Una mujer –con vestido rojo y que lucía en la cabeza una tiara de plástico de color plateado– preguntaba una y otra vez: ¿Qué calle es? Las respuestas de los pasajeros no la convencían. Entonces, por recomendación de una persona, se levantó y preguntó al chofer: ¿La Terminal?, dijo con una voz casi inentendible, por lo que tuvo que repetir como tres veces la misma frase.
Sostenía en la mano izquierda tres bolsas llenas con revistas viejas. En la otra tenía billetes acomodados en forma de tubitos. Hablaba bajito y repetía palabras sin sentido y sonreía afablemente. Ante su insistente consulta y porque el ómnibus no tenía en su itinerario pasar por la Terminal –que por cierto ahora se denomina “Estación de Buses de Asunción”–, el chofer la bajó en otra parada para que suba en el bus correcto. Esta es una postal que ocurrió la semana pasada en Asunción.
En diciembre pasado, en otro viaje en bus, escuché de repente una voz susurrando: “Haría lo que sea por una jalea”. “Lo que sea”, repitió. No le presté atención, pero al levantarme del asiento lo vi. Era un hombre con la barba tupida, el pelo graso. Vestía un abrigo de color gris con 35 grados, en pleno verano. Estaba parado en el pasillo. Se sostenía de manera torpe de los asientos. Y tenía la mirada perdida. “Ahora todos van a ladrar como perros, como perros. Y vamos a comer pescado”, dijo ante la atenta mirada de una mujer y un hombre.
Un joven se colocó los auriculares, creo que tal vez para eludir esa realidad. Este fue un caso que sucedió en el mes de diciembre del año pasado. ¿Cómo terminó ese viaje? No tengo ni idea.
Estos episodios son una fotografía de la realidad de la salud mental en el país. En un país –pospandemia– con la economía y la salud mental en bancarrota, quebrada, destruida, pulverizada, por años de desidia de ínfima inversión.
En este caso, el hombre del bus era producto del abandono del Estado y de la familia, por supuesto. Por su aspecto, se presume que vive en la calle, vive de las monedas, vive como un despojo del olvido. En el microcentro de Asunción, las calles no solo están sitiadas por las personas con adicciones, sino que también son un depósito de personas con enfermedades mentales. Aunque miremos a otro lado, esa es la realidad.
No preciso dar cátedras de salud mental, ni dar recetas mágicas. Solo quiero insistir en la imperiosa necesidad de contar con instituciones del Estado que puedan dar respuestas concretas en esta materia pendiente: La salud mental. Un área que se acentúo en pandemia.
Estos acontecimientos –creo– son solo la punta del iceberg de la situación crónica de la salud mental en el país que se arrastra de hace años, con coberturas deficientes.
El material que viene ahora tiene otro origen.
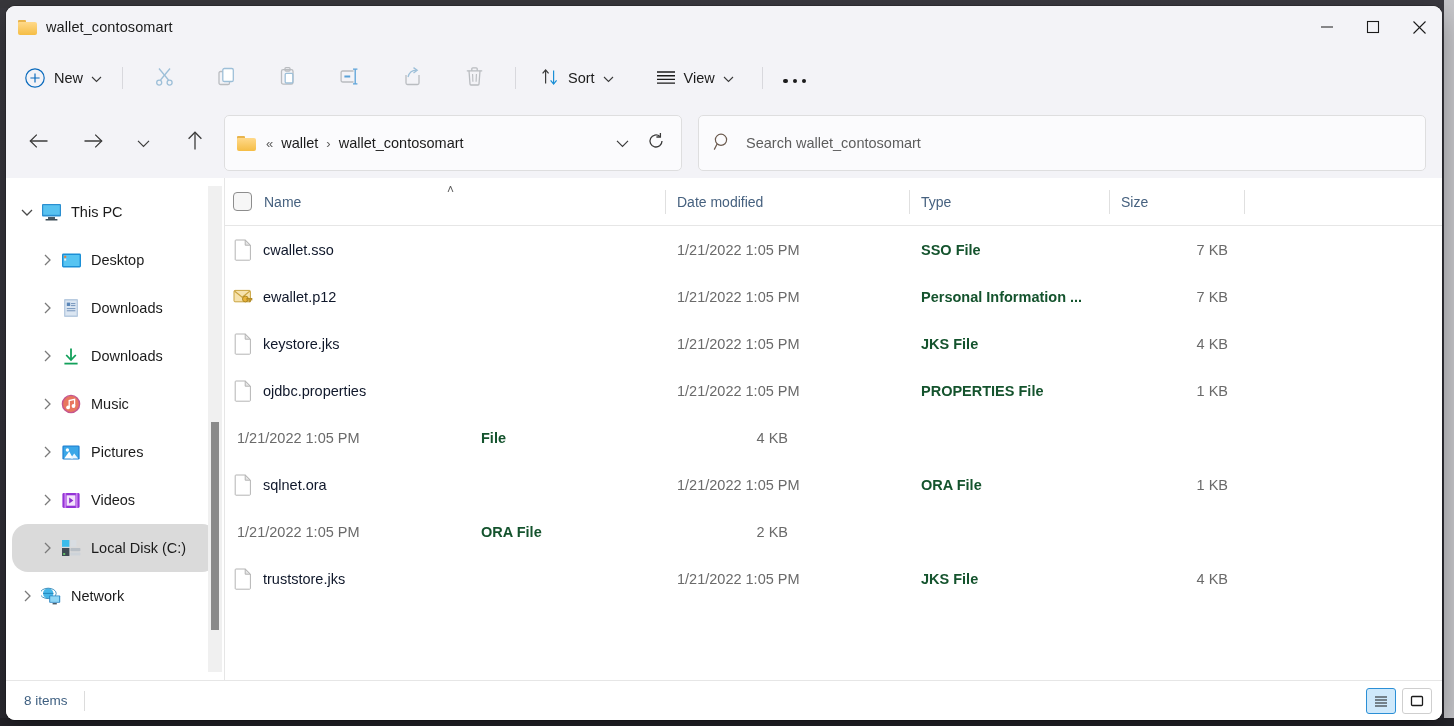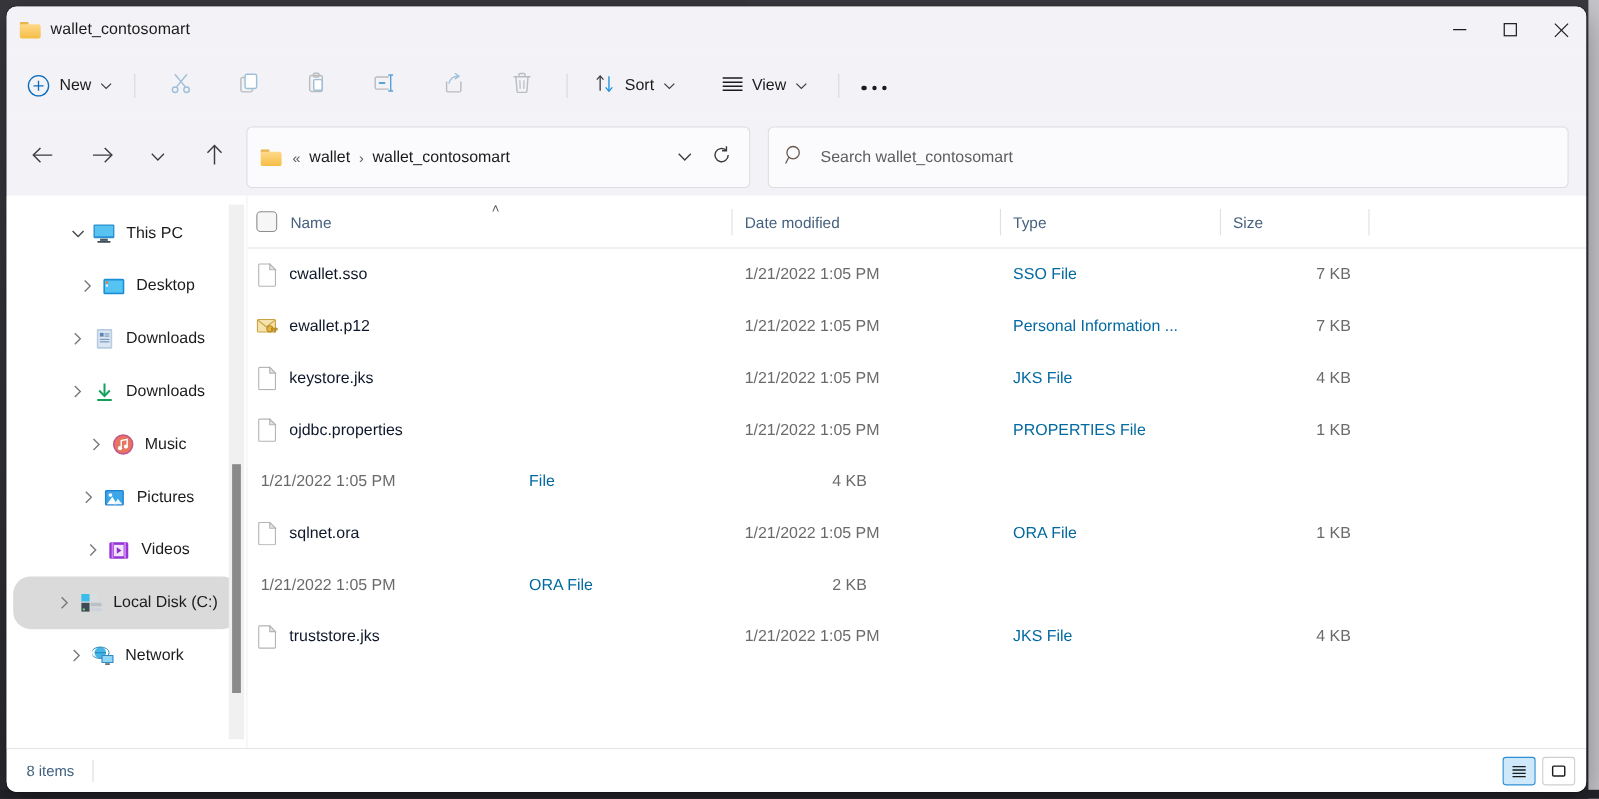"This PC" .tree-item { justify-content: center -> none }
Estimativamente, solo hay entre 70 a 100 siquiatras para toda la población del país.
En el Paraguay persisten las barreras para el acceso a las consultas en salud pública y en el IPS. A eso hay que sumar el elevado costo de los medicamentos. Y, por sobre todo, es necesario hablar del impacto que tiene en el entorno familiar, que a veces se vuelve insostenible, insoportable, tanto que ya no logran hacerse cargo de la persona con trastornos mentales.
A todo este panorama es importante resaltar que el año pasado se promulgó la Ley de Salud Mental que “tiene por objeto asegurar el derecho a la protección de la salud mental, una atención humanizada centrada en la persona y su contexto sicosocial”. Esta legislación apunta a una descentralización y mayor inversión para la cobertura. Esperemos que se haga realidad.
Poco a poco se dan pasos para mejorar la asistencia en esta materia pendiente. En una encuesta del Banco Mundial del año pasado, Paraguay ocupó el cuarto lugar entre los países con más vulnerabilidad de la salud mental. Esta situación, que salta en encuestas, no solo se acentúa en nuestros entornos, sino que también se ve en las calles de Asunción. Y ya no podemos seguir haciendo “la vista gorda”.